Aoki T, Matsubara Y, Sagara H, Tomizawa I, Takizawa Y, Nitta Y, Seo T, Kamimura M, Masuda G, Negishi M
Kansenshogaku Zasshi. 1989 Jun;63(6):593-605. doi: 10.11150/kansenshogakuzasshi1970.63.593.

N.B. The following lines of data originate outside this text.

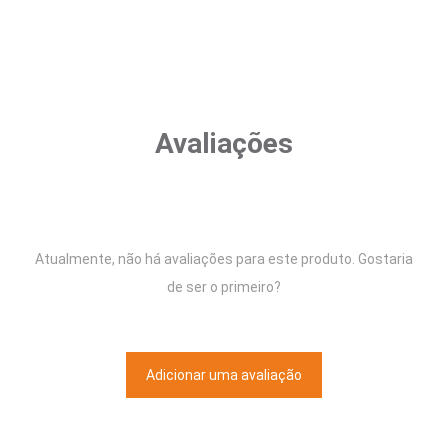
Avaliações
Atualmente, não há avaliações para este produto. Gostaria
de ser o primeiro?
Adicionar uma avaliação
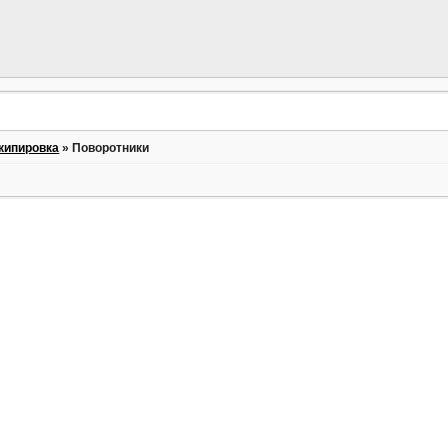
кипировка
»
Поворотники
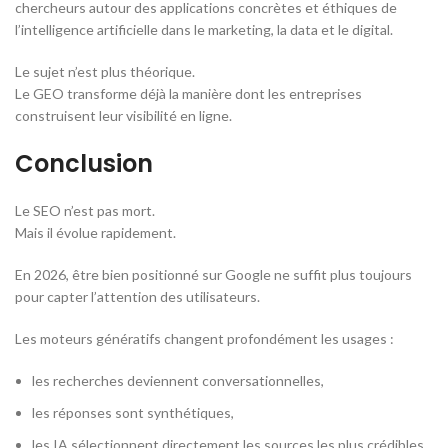
chercheurs autour des applications concrètes et éthiques de
l’intelligence artificielle dans le marketing, la data et le digital.
Le sujet n’est plus théorique.
Le GEO transforme déjà la manière dont les entreprises
construisent leur visibilité en ligne.
Conclusion
Le SEO n’est pas mort.
Mais il évolue rapidement.
En 2026, être bien positionné sur Google ne suffit plus toujours
pour capter l’attention des utilisateurs.
Les moteurs génératifs changent profondément les usages :
les recherches deviennent conversationnelles,
les réponses sont synthétiques,
les IA sélectionnent directement les sources les plus crédibles.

For the purpose of evaluation of clinical efficacy, safety and usefulness on acute infectious enteritis (bacillary dysentery, and enteritis caused by Salmonella spp., Campylobacter spp., enteropathogenic E. coli, and so on), T-3262, a newly developed pyridone-carboxylic acid derivative, was administered to a total of 136 patients and carriers. In addition, in vitro antibacterial activity of T-3262 was determined against the clinical isolates, and compared with those of nalidixic acid (NA), pipemidic acid (PPA), enoxacin (ENX), norfloxacin (NFLX) and ofloxacin (OFLX). The daily dose of 450 mg of T-3262 was administered orally three times after meals for 5 days, with the exception of 7 day administration against Salmonella enteritis. A total of 89 cases were evaluated; 23 with Shigella spp., 30 with Salmonella spp., 15 with Campylobacter spp., 6 with enteropathogenic E. coli, and 15 cases with the other pathogens or pathogen-negative. The efficacy on clinical symptoms judging from duration of fever, and duration of diarrhea and abnormal stool character was 100% in all the enteritis except enteropathogenic E. coli enteritis, in which it was 50% (n = 2). Concerning bacteriological response, elimination of the causative organisms from the feces was 100% in Shigella spp. (n = 19), Salmonella spp. (n = 30), and enteropathogenic E. coli (n = 6), although 64.3% in Campylobacter spp. (n = 14). As an adverse effect, epigastric discomfort was observed in one (0.8%) of 130 cases. Deteriorations in laboratory findings were seen in five (6.2%) of 81 cases, consisting of two with elevated GOT and GPT, two with elevated GPT, and one with increased eosinophils count, although they were all slight in degree. MICs of T-3262 which inhibited 90% of the isolates of Shigella spp, Salmonella spp., and Campylobacter spp., were 0.025, 0.05, and 0.78 microgram/ml, respectively. These values were lowest among the quinolone derivatives tested, except that the MIC90 against Campylobacter spp. was the same as that of ofloxacin.
为评估新开发的吡啶酮羧酸衍生物T-3262对急性感染性肠炎(细菌性痢疾以及由沙门氏菌属、弯曲杆菌属、致病性大肠杆菌等引起的肠炎)的临床疗效、安全性和实用性,对总共136例患者和带菌者进行了给药治疗。此外,测定了T-3262对临床分离菌株的体外抗菌活性,并与萘啶酸(NA)、吡哌酸(PPA)、依诺沙星(ENX)、诺氟沙星(NFLX)和氧氟沙星(OFLX)的抗菌活性进行了比较。T-3262的日剂量为450mg,饭后口服,每日3次,共给药5天,但沙门氏菌肠炎需给药7天。总共评估了89例病例;其中志贺氏菌属感染23例,沙门氏菌属感染30例,弯曲杆菌属感染15例,致病性大肠杆菌感染6例,其他病原体感染或病原体阴性15例。除致病性大肠杆菌肠炎的疗效为50%(n = 2)外,从发热持续时间、腹泻持续时间和大便性状异常判断,T-3262对所有肠炎的临床症状疗效均为100%。关于细菌学反应,志贺氏菌属(n = 19)、沙门氏菌属(n = 30)和致病性大肠杆菌(n = 6)粪便中病原菌的清除率为100%,而弯曲杆菌属的清除率为64.3%(n = 14)。作为不良反应,130例中有1例(0.8%)出现上腹部不适。81例中有5例(6.2%)实验室检查结果出现恶化,包括2例谷草转氨酶(GOT)和谷丙转氨酶(GPT)升高、2例GPT升高、1例嗜酸性粒细胞计数增加,不过程度均较轻。T-3262对90%的志贺氏菌属、沙门氏菌属和弯曲杆菌属分离菌株的最低抑菌浓度(MIC)分别为0.025、0.05和0.78微克/毫升。在所有测试的喹诺酮类衍生物中,这些值是最低的,但T-3262对弯曲杆菌属的MIC90与氧氟沙星相同。